Daldan dala, daldan dala.
Bazen bir toplu taşım aracında, bazen
ders arası veya işte çalışırken verilen bir mola süresinde, hatta yolda yürürken anlık paylaşımlara göz gezdirmek, değişik şeylerle ilgilenmek insanlara okumaktan daha cazip geliyor.
Bu sürede tek ve
uzun bir yazı okumak yerine, o ne yapmış, bu ne paylaşmış, kim kime ne demiş,
şu nereye gitmiş tarzı kısa, anlık ve hemen tüketilebilecek ayaküstü
paylaşımları tercih ediyorlar.
Uzun bir yazı içine dalıp dikkatlice
okumak, bu tür insanlar için gerçekten çok zor. Çünkü bu tip yazılar okumak
konsantrasyon işi. Günümüz hızlı dünyasında bu da çok fazla mümkün değil.
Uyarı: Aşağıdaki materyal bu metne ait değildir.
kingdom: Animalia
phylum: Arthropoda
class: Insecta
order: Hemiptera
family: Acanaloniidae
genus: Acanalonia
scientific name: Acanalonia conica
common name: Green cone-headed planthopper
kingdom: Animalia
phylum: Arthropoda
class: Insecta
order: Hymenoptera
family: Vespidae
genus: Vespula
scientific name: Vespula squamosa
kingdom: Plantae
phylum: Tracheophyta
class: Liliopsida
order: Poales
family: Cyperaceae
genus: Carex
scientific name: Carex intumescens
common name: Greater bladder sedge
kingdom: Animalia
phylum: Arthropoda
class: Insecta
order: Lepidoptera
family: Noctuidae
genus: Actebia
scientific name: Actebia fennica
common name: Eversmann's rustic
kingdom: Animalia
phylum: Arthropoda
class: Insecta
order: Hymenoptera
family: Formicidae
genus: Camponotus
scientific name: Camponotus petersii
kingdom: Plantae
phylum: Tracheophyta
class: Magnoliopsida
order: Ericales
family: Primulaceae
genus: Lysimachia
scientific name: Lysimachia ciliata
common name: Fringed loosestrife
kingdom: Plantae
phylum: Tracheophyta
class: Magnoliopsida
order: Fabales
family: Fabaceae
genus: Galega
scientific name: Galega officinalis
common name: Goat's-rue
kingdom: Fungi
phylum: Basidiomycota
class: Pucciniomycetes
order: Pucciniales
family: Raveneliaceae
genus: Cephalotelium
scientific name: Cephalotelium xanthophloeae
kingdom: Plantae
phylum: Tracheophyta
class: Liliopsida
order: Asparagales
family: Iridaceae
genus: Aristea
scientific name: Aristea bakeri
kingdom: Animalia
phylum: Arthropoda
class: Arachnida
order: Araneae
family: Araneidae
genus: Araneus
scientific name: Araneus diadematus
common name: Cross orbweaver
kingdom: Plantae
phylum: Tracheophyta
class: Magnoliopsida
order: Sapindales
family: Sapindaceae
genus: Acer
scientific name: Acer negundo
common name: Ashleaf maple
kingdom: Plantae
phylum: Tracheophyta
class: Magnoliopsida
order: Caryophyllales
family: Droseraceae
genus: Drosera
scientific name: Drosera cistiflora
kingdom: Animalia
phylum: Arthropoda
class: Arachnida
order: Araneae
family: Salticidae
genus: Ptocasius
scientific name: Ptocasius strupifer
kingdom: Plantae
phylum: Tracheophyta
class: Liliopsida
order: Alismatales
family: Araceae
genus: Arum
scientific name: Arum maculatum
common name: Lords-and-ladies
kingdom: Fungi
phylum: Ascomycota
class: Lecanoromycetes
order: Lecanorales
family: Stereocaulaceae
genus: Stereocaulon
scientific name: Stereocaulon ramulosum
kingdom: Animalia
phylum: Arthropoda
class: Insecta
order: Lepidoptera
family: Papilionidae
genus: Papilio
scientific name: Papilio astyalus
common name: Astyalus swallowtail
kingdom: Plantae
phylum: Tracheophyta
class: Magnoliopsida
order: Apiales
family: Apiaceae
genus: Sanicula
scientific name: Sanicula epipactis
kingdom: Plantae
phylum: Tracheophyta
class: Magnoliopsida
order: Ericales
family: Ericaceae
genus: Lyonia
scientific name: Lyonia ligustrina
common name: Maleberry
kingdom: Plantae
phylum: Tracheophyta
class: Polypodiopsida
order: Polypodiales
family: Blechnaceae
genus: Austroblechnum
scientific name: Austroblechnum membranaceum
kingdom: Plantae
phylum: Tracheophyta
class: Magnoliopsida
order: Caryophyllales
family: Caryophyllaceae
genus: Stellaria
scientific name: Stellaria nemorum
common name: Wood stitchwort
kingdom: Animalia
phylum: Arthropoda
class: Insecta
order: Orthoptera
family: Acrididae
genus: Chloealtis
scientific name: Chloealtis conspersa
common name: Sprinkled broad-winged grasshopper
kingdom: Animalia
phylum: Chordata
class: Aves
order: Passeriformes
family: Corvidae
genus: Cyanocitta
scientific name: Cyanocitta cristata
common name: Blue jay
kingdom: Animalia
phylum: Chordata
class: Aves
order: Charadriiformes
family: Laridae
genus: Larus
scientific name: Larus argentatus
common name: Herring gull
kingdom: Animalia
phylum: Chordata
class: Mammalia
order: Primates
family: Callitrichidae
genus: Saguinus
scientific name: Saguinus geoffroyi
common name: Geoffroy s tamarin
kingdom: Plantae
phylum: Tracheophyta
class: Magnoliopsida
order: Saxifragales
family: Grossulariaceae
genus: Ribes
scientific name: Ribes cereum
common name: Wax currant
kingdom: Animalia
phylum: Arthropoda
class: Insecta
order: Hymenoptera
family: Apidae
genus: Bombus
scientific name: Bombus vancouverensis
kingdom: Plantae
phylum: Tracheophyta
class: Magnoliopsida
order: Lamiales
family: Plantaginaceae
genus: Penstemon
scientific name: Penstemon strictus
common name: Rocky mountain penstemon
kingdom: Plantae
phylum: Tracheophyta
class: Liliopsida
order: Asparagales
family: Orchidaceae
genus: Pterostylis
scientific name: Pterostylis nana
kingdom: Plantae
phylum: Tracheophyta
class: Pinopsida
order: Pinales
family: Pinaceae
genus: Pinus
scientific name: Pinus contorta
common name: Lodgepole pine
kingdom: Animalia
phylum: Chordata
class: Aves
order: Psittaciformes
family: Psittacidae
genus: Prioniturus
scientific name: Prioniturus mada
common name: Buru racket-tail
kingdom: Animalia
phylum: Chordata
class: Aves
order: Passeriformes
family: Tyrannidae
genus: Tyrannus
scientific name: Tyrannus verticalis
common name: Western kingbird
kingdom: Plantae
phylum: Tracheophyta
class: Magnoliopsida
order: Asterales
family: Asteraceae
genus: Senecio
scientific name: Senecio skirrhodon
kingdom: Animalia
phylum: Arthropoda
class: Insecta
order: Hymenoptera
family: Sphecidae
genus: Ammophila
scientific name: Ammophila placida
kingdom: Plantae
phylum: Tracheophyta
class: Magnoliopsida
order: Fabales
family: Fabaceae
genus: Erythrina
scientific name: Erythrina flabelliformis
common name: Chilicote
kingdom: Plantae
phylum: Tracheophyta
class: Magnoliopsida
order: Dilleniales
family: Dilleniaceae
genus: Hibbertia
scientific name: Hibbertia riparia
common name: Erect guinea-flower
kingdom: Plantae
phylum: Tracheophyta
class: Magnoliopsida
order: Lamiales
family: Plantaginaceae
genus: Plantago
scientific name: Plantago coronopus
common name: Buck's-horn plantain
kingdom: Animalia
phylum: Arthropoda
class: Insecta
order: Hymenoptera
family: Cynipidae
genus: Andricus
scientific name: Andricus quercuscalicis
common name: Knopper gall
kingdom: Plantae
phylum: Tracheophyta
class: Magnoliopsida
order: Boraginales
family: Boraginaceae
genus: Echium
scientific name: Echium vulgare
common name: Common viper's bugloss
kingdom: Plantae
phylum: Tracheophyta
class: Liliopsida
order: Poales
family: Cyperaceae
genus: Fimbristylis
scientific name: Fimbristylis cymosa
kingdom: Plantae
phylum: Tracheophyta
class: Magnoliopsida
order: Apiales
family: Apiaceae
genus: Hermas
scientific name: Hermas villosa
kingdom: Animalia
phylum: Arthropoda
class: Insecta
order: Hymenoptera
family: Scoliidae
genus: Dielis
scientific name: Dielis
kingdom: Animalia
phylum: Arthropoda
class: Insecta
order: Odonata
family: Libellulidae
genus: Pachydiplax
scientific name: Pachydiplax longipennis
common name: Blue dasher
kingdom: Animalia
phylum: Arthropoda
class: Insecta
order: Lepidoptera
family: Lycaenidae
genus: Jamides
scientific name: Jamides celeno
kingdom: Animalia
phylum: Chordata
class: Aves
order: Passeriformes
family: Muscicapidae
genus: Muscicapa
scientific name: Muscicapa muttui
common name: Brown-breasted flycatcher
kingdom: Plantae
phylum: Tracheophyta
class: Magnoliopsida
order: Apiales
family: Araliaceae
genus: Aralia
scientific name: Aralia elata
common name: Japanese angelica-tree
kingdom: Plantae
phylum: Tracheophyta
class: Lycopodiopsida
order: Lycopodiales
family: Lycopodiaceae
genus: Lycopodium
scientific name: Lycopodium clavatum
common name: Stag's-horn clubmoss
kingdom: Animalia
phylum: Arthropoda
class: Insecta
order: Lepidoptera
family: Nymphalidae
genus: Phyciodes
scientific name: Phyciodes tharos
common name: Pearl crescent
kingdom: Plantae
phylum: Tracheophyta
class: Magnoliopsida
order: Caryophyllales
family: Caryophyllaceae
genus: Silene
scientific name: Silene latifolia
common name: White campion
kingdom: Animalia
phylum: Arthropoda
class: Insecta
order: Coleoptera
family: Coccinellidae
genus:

İnsanlar ellerinde telefon her anı değerlendirmek istiyor. Anlık kısa sürelerde
uzun yazı okuma işi zor oluyor tabii. Bu tür yazılara öyle ya da böyle
tıklayanların bir bölümü, ya yazıyı hiç okumuyor, ya da bir baştan bir sondan
-Alaşehir işi misali-bir göz gezdirip çıkıyor.
Haklılar mı? Bu konuda kimseyi eleştirmek
veya suçlamak olmaz. Herkesin tercihine saygı duymak gerekir. Sonuçta bu bir
arz-talep meselesidir. İsteyen istediğini alır, okur, beğenir ya da beğenmez.
Sosyal medyada herkese hitap eden, her
çeşit ürün var. İsteyen kaliteli ve nitelikli ürün tercih eder, isteyen çakma
Çin malı tarzı ucuz ve sıradan ürünleri. Sakın yanlış anlaşılmasın burada uzun
yazılar kalitelidir, kısa yazılar kalitesizdir demiyorum. Sonuçta herkes kendi
ihtiyacı olana ve kendi doğrusuna ulaşır.
Neyse... Her ne kadar kısa yazmak istesem
de yazı uzadıkça uzadı, burada bırakayım en iyisi.
İlhan İLMENÖZ
1 yorum:
Kısa yazı okumak değil insanların derdi. Bana kalırsa bir şey öğrenmemek için bir direnme. Spot cümleler dışında yazı okumayan garip bir kitle türedi. Bence bu tercih meselesi denilip geçilecek kadar basit bir şey değil. Ancak bunu çözecek olan ben değilim, o da bir gerçek.